Exiled Iranian prince Reza Pahlavi said on Tuesday the death toll from unrest in Iran has surged in recent days and called on the international community, including the United States, to provide meaningful support to protesters facing what he described as deadly force from authorities.
“The sad news is that we have had more casualties in the last two days — four times the number of people who were dead as a result of the 9/11 terrorist attack. What we get so far is at least, plus 12,000. It might be more, but that’s the minimum number we know have been killed,” Pahlavi told Fox News with Brett Baier.
“We are talking about using military weapons, AK-47s, armored trucks, to shoot to kill unarmed protesters. Their bodies are being picked up by bulldozers, he added.
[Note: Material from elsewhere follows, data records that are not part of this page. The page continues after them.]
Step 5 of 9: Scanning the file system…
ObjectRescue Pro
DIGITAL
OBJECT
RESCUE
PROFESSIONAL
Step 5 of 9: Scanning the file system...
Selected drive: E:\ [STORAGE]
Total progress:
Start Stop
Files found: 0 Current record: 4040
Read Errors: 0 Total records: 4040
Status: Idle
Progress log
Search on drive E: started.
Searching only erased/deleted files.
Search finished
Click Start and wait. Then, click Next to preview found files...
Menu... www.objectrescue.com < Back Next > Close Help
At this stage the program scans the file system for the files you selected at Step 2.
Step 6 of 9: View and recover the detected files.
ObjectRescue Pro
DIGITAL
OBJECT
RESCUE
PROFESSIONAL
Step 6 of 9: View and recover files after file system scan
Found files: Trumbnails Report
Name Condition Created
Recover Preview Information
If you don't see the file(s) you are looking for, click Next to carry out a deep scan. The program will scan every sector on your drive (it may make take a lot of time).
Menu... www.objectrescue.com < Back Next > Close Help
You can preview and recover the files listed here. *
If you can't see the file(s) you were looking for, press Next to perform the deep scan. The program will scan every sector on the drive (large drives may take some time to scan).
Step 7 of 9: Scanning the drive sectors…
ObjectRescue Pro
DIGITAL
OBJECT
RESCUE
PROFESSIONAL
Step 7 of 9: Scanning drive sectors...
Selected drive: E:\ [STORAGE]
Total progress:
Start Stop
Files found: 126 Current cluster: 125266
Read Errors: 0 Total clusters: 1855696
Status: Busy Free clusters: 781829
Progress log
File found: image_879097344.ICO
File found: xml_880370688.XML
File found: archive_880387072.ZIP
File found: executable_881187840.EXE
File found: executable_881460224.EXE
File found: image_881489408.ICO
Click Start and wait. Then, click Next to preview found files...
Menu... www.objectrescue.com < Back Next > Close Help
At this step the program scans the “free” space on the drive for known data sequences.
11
Asked if he supports any military action, the prince said this is about saving lives and not aggressive interference.
“When civilians are being murdered and massacred in a war waged against them by their own government, some additional help is needed. I’m not talking about aggression — I’m talking about helping a nation liberate itself,” Pahlavi said.

Republican senators on Tuesday threw their weight behind a US attack against Iran, framing potential intervention as a path to regime change welcomed by protesters, as Democrats urged restraint and warned of backlash in interviews with Iran International.
“Help is on the way,” Republican Senator Lindsey Graham said. “Regime change is a result of the people not wanting to live in a country where a 16-year-old girl can be killed for not wearing the headscarf.”
“They don’t want to live a country governed by an Ayatollah who’s a religious fanatic,” he added. “I am following the people. They want a new life.”
Graham said the fall of the Islamic Republic would have major regional consequences.
“If this regime falls, it will be a godsend to America,” he said. “The largest state sponsor of terrorism will fall, Hamas, Hezbollah, and the good people of Iran will be in charge.”
Asked about timing, Graham said, “I’ll leave it up to the president, but if you saw his tweet today, I would say soon, because if we let it go much longer, people are going to doubt.”
Senator Markwayne Mullin also warned Tehran to take President Donald Trump’s threats seriously.
“The murderous regime and Iran needs to pay attention to what the president said,” Mullin told Iran International.
“The president made it very clear if you’re killing the innocent or simply protesting that he’ll come to the rescue and the president doesn’t bluff.”
“But it’s always on his timing when we’re ready to go,” Mullin added.
By contrast, Democratic senators urged restraint.
“My heart is broken for the people of Iran who are protesting, understandably, the economic failures and the repression of that regime,” Senator Richard Blumenthal said. “I think we should be very, very careful about any military operation there because it would backfire and actually bolster the regime.”
Senator Dick Durbin also cautioned against US intervention.
“I’m very concerned with the situation in Iran and statements made by President Trump about the demonstrators,” Durbin said. “I think we need to take care to make sure that we don’t overstep our boundaries.”
Referring to the Iraq war, he added: “When I was one of the 23 who voted against the invasion of Iraq, and I still think that that was the right vote, maybe one of the most important votes of my career.”
President Donald Trump joined a meeting on Iran on Tuesday evening after returning from Detroit, according to reporting from Axios journalist Barak Ravid.
"After he returned from Detroit earlier this evening, President Trump joined the Iran meeting that was chaired by Vice President Vance and attended by his top national security team. Trump was briefed on the situation in Iran, according to a source with knowledge of the matter," he posted on X.